There there are all kinds of disagreements that we can have about the specific policies, but I think oftentimes when we talk about economic policy, we talk about it in a way as if the focus of it, the overall goal of it is not to maximize human welfare or life and happiness, but it’s to maximize one very abstract economic indicator.
And I think that’s what, if anything, “common good conservatism” is a pushback against.
Let’s focus. Look, we want to have disagreements on policy. We don’t have to discard important principles, but we need to respect that. A given thing might reduce the GDP by zero-point-one percent, but might still be a good idea because it’s good for our families and it’s good for our children. That’s common good conservatism.

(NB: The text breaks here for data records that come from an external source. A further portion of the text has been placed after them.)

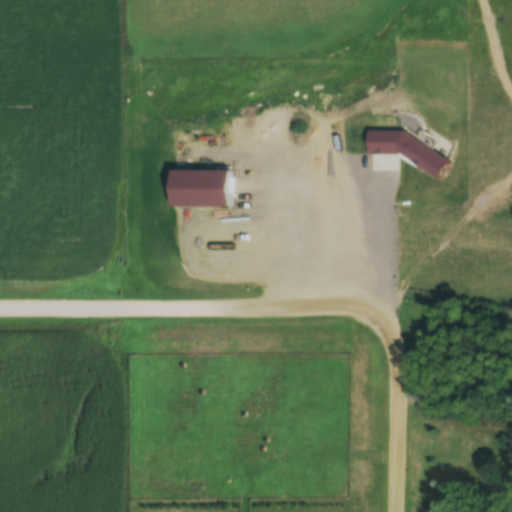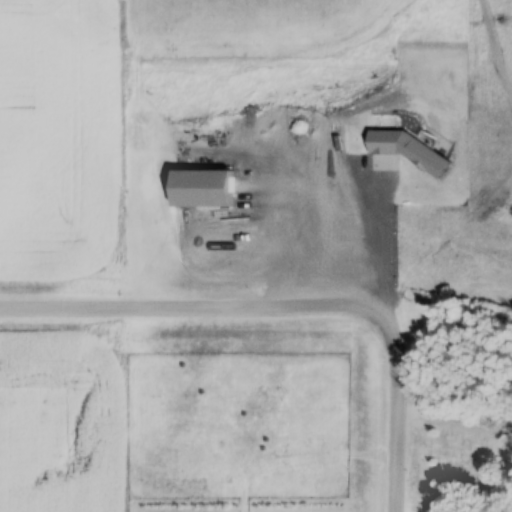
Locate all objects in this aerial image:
road: (186, 303)
road: (398, 405)
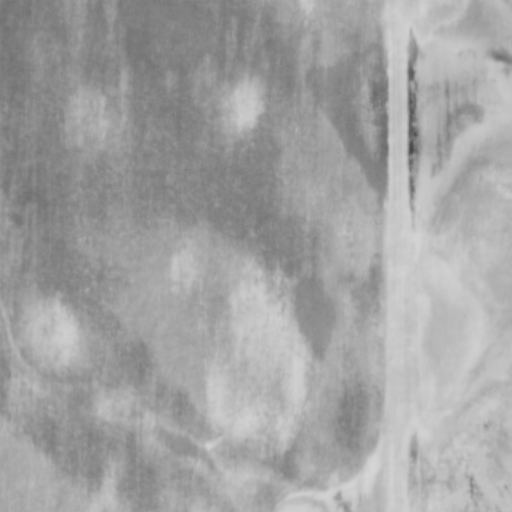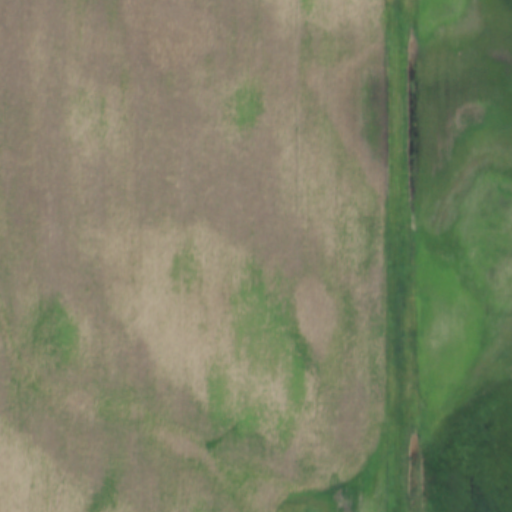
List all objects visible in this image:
road: (401, 256)
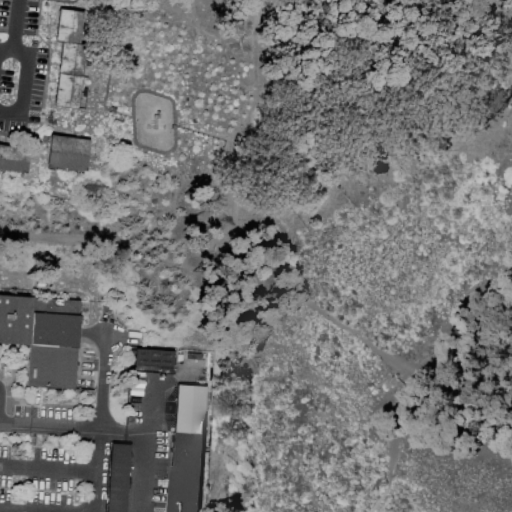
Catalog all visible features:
parking lot: (17, 16)
road: (14, 22)
road: (501, 31)
building: (67, 58)
building: (70, 58)
parking lot: (20, 85)
road: (10, 115)
building: (65, 152)
building: (67, 154)
building: (12, 158)
building: (14, 159)
park: (256, 256)
road: (278, 286)
building: (42, 336)
building: (43, 337)
road: (470, 343)
building: (195, 357)
building: (181, 358)
building: (151, 359)
building: (154, 359)
road: (471, 398)
road: (0, 406)
road: (149, 407)
building: (196, 410)
road: (104, 412)
road: (51, 427)
road: (125, 432)
building: (185, 448)
parking lot: (52, 455)
road: (50, 467)
building: (186, 472)
road: (146, 473)
building: (115, 477)
building: (119, 478)
road: (384, 494)
road: (32, 510)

Just to take one very basic example: I think that we need to do something about the technology sector in this country. We need to do something about the fact that if you are a seven-year-old boy or a 12-year-old boy, you can go on the Internet in this country and access the most ridiculous and absurd filth known to man.

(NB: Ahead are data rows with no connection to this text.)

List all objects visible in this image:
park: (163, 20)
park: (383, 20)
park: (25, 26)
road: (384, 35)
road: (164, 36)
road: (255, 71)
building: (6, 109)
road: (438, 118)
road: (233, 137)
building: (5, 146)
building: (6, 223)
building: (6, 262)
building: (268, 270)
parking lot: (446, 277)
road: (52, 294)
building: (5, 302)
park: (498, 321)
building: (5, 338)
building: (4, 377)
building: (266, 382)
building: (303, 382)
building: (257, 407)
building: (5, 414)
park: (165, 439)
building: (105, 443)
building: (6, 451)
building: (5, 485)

Now what if we, for example — a policy that I support — absolutely ban pornography for minors again? There are people in our movement who would say: “Well, what about the coders who produce the Web services that send that pornography to people? What about all of the people who are generating that pornography? They have good jobs. Fundamentally, what we should be focused on is the freedom of the pornographer, not the virtue of our children.”

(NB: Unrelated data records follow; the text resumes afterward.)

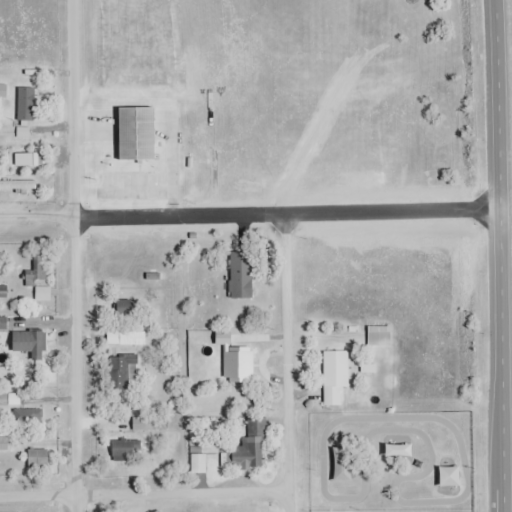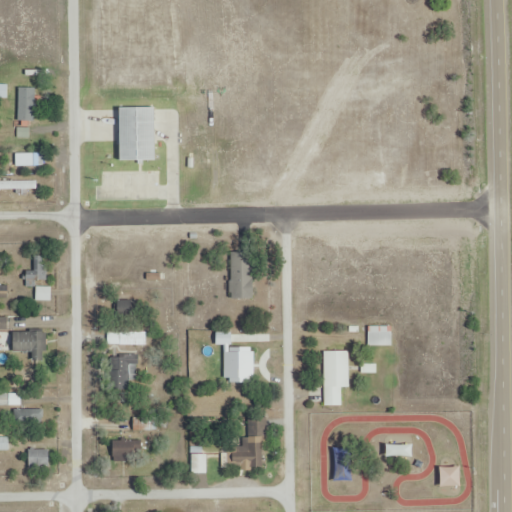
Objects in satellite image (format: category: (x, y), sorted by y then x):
building: (27, 104)
building: (19, 183)
road: (141, 218)
road: (501, 255)
road: (78, 256)
building: (38, 271)
building: (242, 275)
building: (380, 335)
building: (133, 337)
road: (294, 363)
building: (124, 370)
building: (336, 375)
building: (248, 447)
building: (129, 449)
building: (40, 458)
building: (199, 463)
road: (147, 493)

That is an argument that’s rooted in economics first. And my argument is we should be rooted in people first.
Ban the pornography for underage kids, get it out of our communities. That’s just one example.
The question about what do we do about the technology sector? My view is that we should break up Big Tech. I think that so long as these companies are so powerful, it makes it impossible for normal Americans to have a real stake in their society because their voices are always going to be censored by these hyper-powerful technology companies.
Now other people may disagree. I’ve had conversations with people who think the better solution is to have better private investment in some of the competitors to the big technology sector. That’s a totally valid viewpoint. Let’s disagree. Let’s argue about it. Let’s come to some agreement on what we do about this stuff.
But the fundamental premise is we should be doing what’s best, not for our GDP, not for some economic abstraction, but for the people who live in this country and the children who depend on it.